Texte:
-*-
Thomas Fressin est un chercheur atypique. Après des études en sciences de l’information et de la communication et une carrière en informatique qui l’amène aujourd’hui à servir comme officier supérieur de la gendarmerie nationale, il a ajouté, le 13 juin 2020, une nouvelle corde à son arc en devenant docteur en histoire moderne.
Sa recherche, entreprise depuis 2016, sous la co-direction des professeurs Pierre-Yves Beaurepaire (Université de Nice) et Hervé Drévillon (Université Paris-1), qui s’intitule « Des bourgeois en quête de distinction : Les chevaliers des nobles jeux de l’arc, de l’arbalète et de l’arquebuse (1589-1793) », a été pour le jeune docteur une façon aussi pertinente qu’industrieuse de faire dialoguer sa passion pour l’histoire militaire des villes, des jeux militaires ou encore des sociétés fraternelles. Souhaitant allier la production intellectuelle et l’efficacité pratique, Thomas Fressin a aussi développé des outils à la croisée du numérique et de ses recherches documentaires. Pour ce faire, il a sollicité le GIS Jeu et Sociétés via ses appels à projets et en a été lauréat en 2018 puis en 2020. Quelques jours après sa soutenance de thèse, il répond aujourd’hui à nos questions.
« Bonjour Thomas Fressin. Vous venez de soutenir votre thèse en histoire moderne sur les chevaliers des nobles jeux de l’arc, de l’arbalète et de l’arquebuse entre 1589 et 1793 ; comment êtes-vous venu à travailler sur ce sujet ? Le choix des directeurs de thèse a-t-il été déterminant ?
Mes recherches sur l’histoire des nobles jeux ont commencé il y a longtemps ; c’était il y a une vingtaine d’années et j’étais alors encore adolescent. Je venais tout juste d’intégrer une société fraternelle de tir, la compagnie d’arc de Champs-sur-Marne, riche de traditions remontant au Moyen Âge. Intrigué, curieux, je me revois, dans le centre d’information et de documentation de mon lycée, parcourir les livres et dictionnaires pour chercher des informations sur les adoubements des chevaliers. Car, encore aujourd’hui, les compagnies d’arc initient leurs membres les plus investis et engagés pour faire d’eux des “chevaliers de l’arc”.
-*-
Données à utiliser:
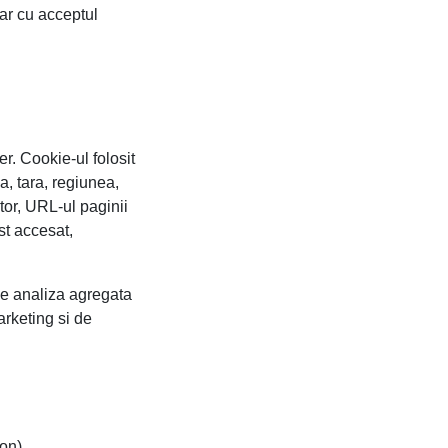
ar cu acceptul
r. Cookie-ul folosit
ia, tara, regiunea,
ator, URL-ul paginii
st accesat,
de analiza agregata
arketing si de
ion)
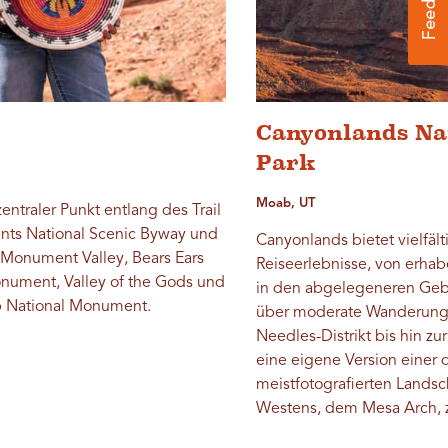
Canyonlands Na
Park
Moab, UT
 zentraler Punkt entlang des Trail
ents National Scenic Byway und
Canyonlands bietet vielfält
 Monument Valley, Bears Ears
Reiseerlebnisse, von erha
nument, Valley of the Gods und
in den abgelegeneren Geb
National Monument.
über moderate Wanderung
Needles-Distrikt bis hin zu
eine eigene Version einer 
meistfotografierten Lands
Westens, dem Mesa Arch, z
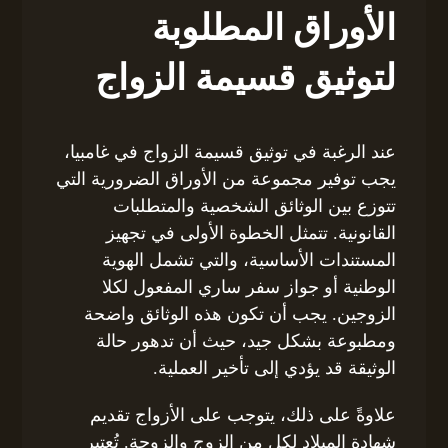
الأوراق المطلوبة
لتوثيق قسيمة الزواج
عند الرغبة في توثيق قسيمة الزواج في غامبيا،
يجب توفير مجموعة من الأوراق الضرورية التي
تتوزع بين الوثائق الشخصية والمتطلبات
القانونية. تتمثل الخطوة الأولى في تجهيز
المستندات الأساسية، والتي تشمل الهوية
الوطنية أو جواز سفر ساري المفعول لكلا
الزوجين. يجب أن تكون هذه الوثائق واضحة
ومطبوعة بشكل جيد، حيث أن تدهور حالة
الوثيقة قد يؤدي إلى تأخير العملية.
علاوةً على ذلك، يتوجب على الأزواج تقديم
شهادة الميلاد لكل من الزوج والزوجة. تُعتبر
-*-
Exercices:
• 1. Recopiez à l'identique les lignes des données, de la ligne contenant « Canyonlands Na » jusqu'à la dernière ligne des données, toutes deux comprises, sans reprendre les images.
• 2. Poursuivez le texte sur Thomas Fressin à partir de sa dernière phrase.

Réponses par exercice:
• 1.
Canyonlands Na
Park
Moab, UT
 zentraler Punkt entlang des Trail
ents National Scenic Byway und
Canyonlands bietet vielfält
 Monument Valley, Bears Ears
Reiseerlebnisse, von erha
nument, Valley of the Gods und
in den abgelegeneren Geb
National Monument.
über moderate Wanderung
Needles-Distrikt bis hin zu
eine eigene Version einer 
meistfotografierten Lands
Westens, dem Mesa Arch, z
الأوراق المطلوبة
لتوثيق قسيمة الزواج
عند الرغبة في توثيق قسيمة الزواج في غامبيا،
يجب توفير مجموعة من الأوراق الضرورية التي
تتوزع بين الوثائق الشخصية والمتطلبات
القانونية. تتمثل الخطوة الأولى في تجهيز
المستندات الأساسية، والتي تشمل الهوية
الوطنية أو جواز سفر ساري المفعول لكلا
الزوجين. يجب أن تكون هذه الوثائق واضحة
ومطبوعة بشكل جيد، حيث أن تدهور حالة
الوثيقة قد يؤدي إلى تأخير العملية.
علاوةً على ذلك، يتوجب على الأزواج تقديم
شهادة الميلاد لكل من الزوج والزوجة. تُعتبر

• 2.
Après avoir rassemblé de nombreux documents liés aux compagnies des nobles jeux, je me suis rendu compte de la richesse de mon corpus d’étude et du sujet. Et, l’étude des sources manuscrites et imprimées m’a permis de constater un véritable décalage entre l’histoire “réelle” et celle véhiculée aujourd’hui oralement au sein de l’archerie traditionnelle. Ayant déjà eu par le passé le désir de me lancer dans le défi de la thèse de doctorat (c’était en informatique), je me suis dit : “Et si je débutais une thèse en histoire moderne pour valoriser ce riche pan de l’histoire et déconstruite la légende dorée aujourd’hui entretenue.”
Voilà, en somme, les éléments déclencheurs de mon travail de thèse. Mais pour arriver à accomplir ce travail, encore me fallait-il des guides. J’en choisis alors deux : le Pr Pierre-Yves Beaurepaire, car il est le seul scientifique à avoir rédigé un ouvrage sur le sujet (Nobles jeux de l’arc et loges maçonniques dans la France des Lumières. Enquête sur une sociabilité en mutation. Cahors, éditions Ivoire-Claire, 2002) et le Pr Hervé Drévillon pour ce qui concerne le volet militaire de mon travail de recherche.
Vous êtes aussi chargé de cours en informatique dans l’enseignement supérieur. Quelle est votre spécialité en la matière et comment faites-vous dialoguer l’histoire et le numérique ?
Depuis l’année dernière, en plus de mon travail d’officier de la gendarmerie, j’ai en effet entrepris d’être enseignant-chercheur associé en informatique. Ainsi, j’ai l’opportunité d’enseigner le développement web à des étudiants de deuxième année de diplôme universitaire de technologie (DUT) informatique. Ayant un pied dans les sciences dites “dures” et un autre dans les sciences humaines et sociales, j’en profite pour les initier à des problématiques liées à l’éthique informatique. Je tâche ainsi de leur faire toucher du doigt les humanités numériques, les données ouvertes (open data) ou encore le “hacking” vu dans le sens original du terme (l’amélioration des systèmes informatiques pour les utilisateurs).
Passionné par la recherche-action, je cherche toujours à proposer à mes étudiants des travaux dirigés en lien avec des projets de recherche. Concrètement, l’année prochaine, mes étudiants auront à réaliser une application qui permettra à des historiens de géolocaliser, sur plusieurs plans du château de Versailles, à différentes époques, les anciens locataires de cette résidence royale. Cela permettra au final à des historiens de représenter et d’étudier la sociabilité d’Ancien Régime à la cour de différents rois.
Vous avez été soutenu à deux reprises par le GIS Jeu et Sociétés pour des projets à la confluence de l’histoire et du numérique. Pouvez-vous expliquer la nature de ces projets et leur visée à destination des chercheurs ?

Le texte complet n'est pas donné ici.